Output the listing verbatim, leaving out every picture.

========================================

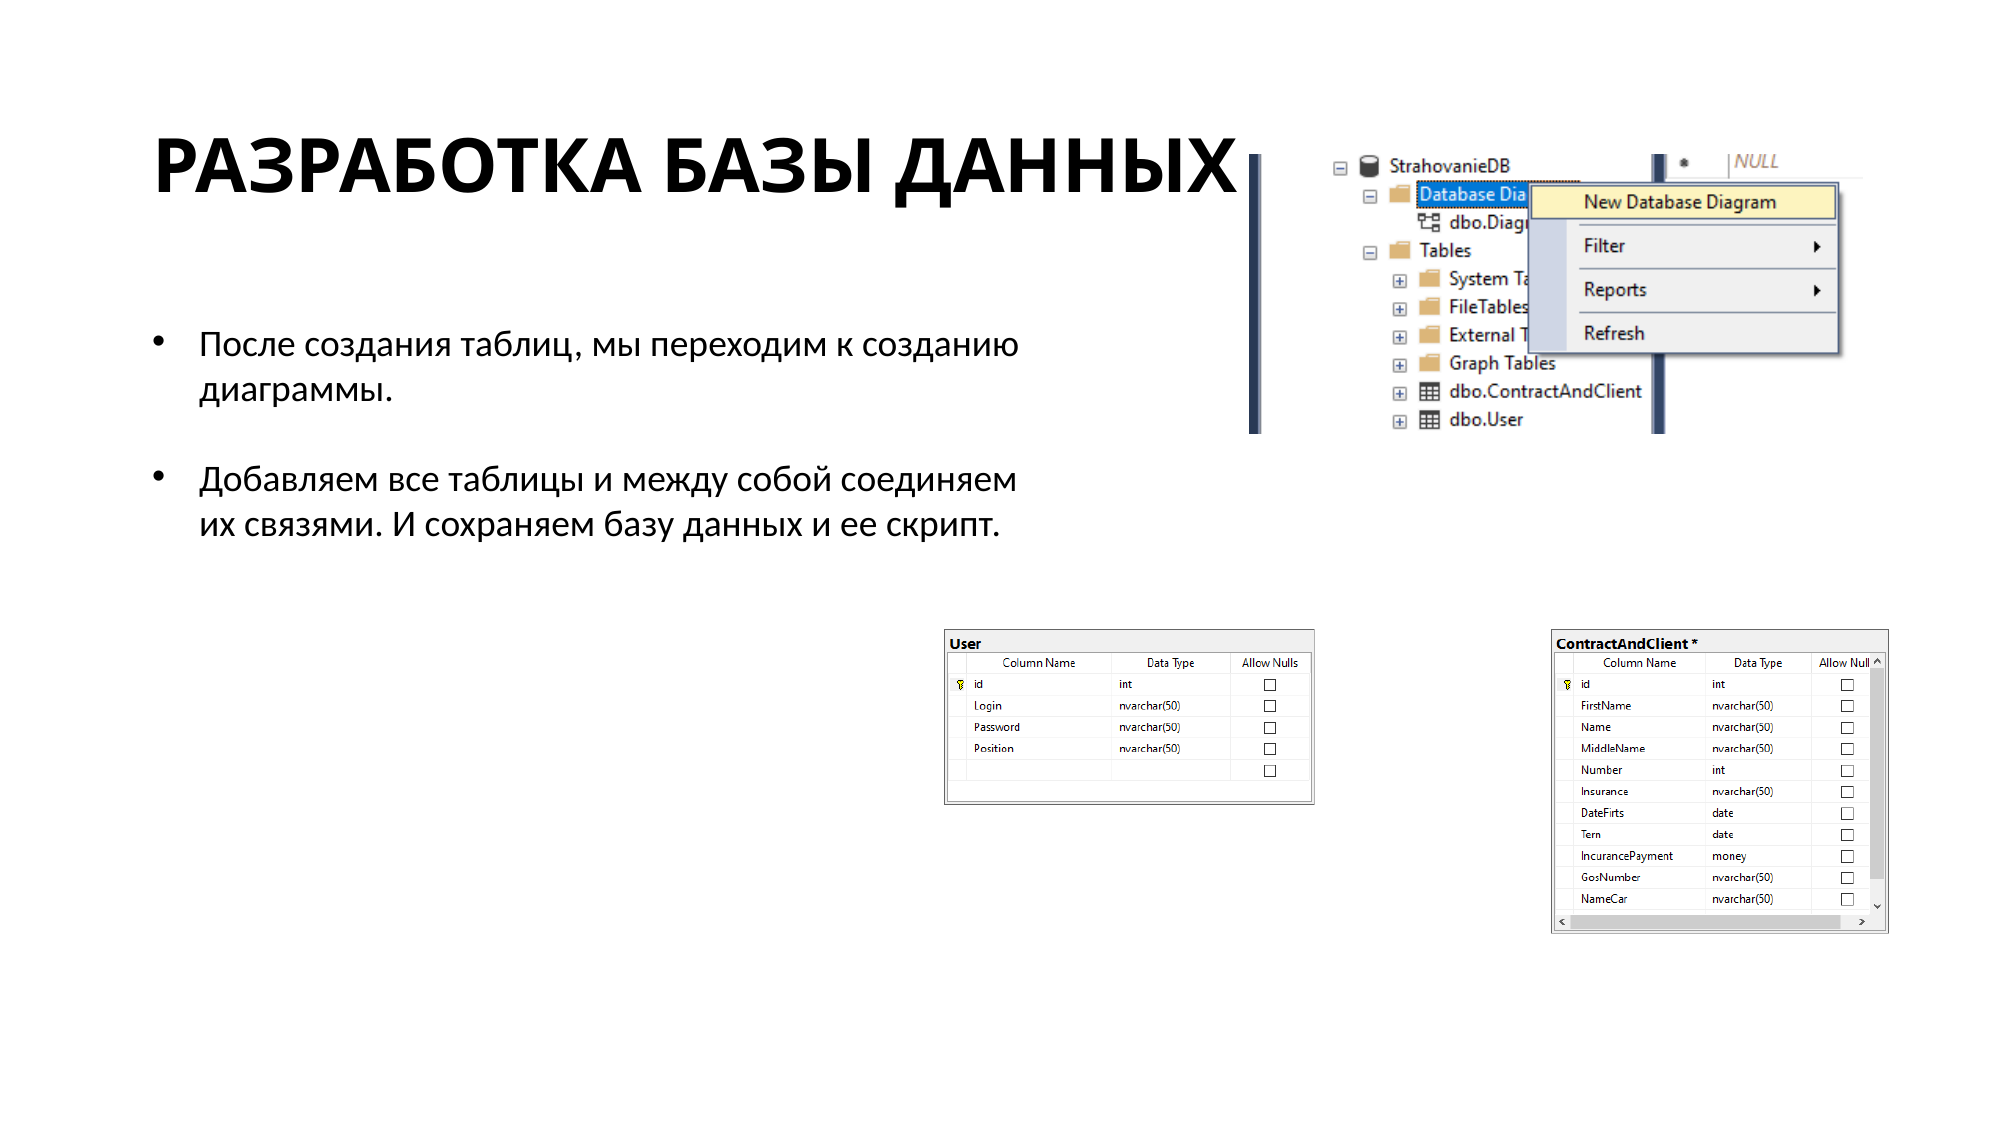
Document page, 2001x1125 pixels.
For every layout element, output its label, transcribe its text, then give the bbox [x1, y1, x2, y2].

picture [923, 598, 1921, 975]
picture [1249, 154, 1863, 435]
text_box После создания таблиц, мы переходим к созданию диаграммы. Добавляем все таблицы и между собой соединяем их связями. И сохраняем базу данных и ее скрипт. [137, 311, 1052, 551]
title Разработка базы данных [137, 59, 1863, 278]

========================================

• [Response]
Document page, 2001x1125 pixels.
For every layout element, output its label, transcribe its text, then give the bbox [x1, y1, x2, y2].

picture [923, 598, 1921, 975]
picture [1249, 154, 1863, 435]
text_box После создания таблиц, мы переходим к созданию диаграммы. Добавляем все таблицы и между собой соединяем их связями. И сохраняем базу данных и ее скрипт. [137, 311, 1052, 551]
title Разработка базы данных [137, 59, 1863, 278]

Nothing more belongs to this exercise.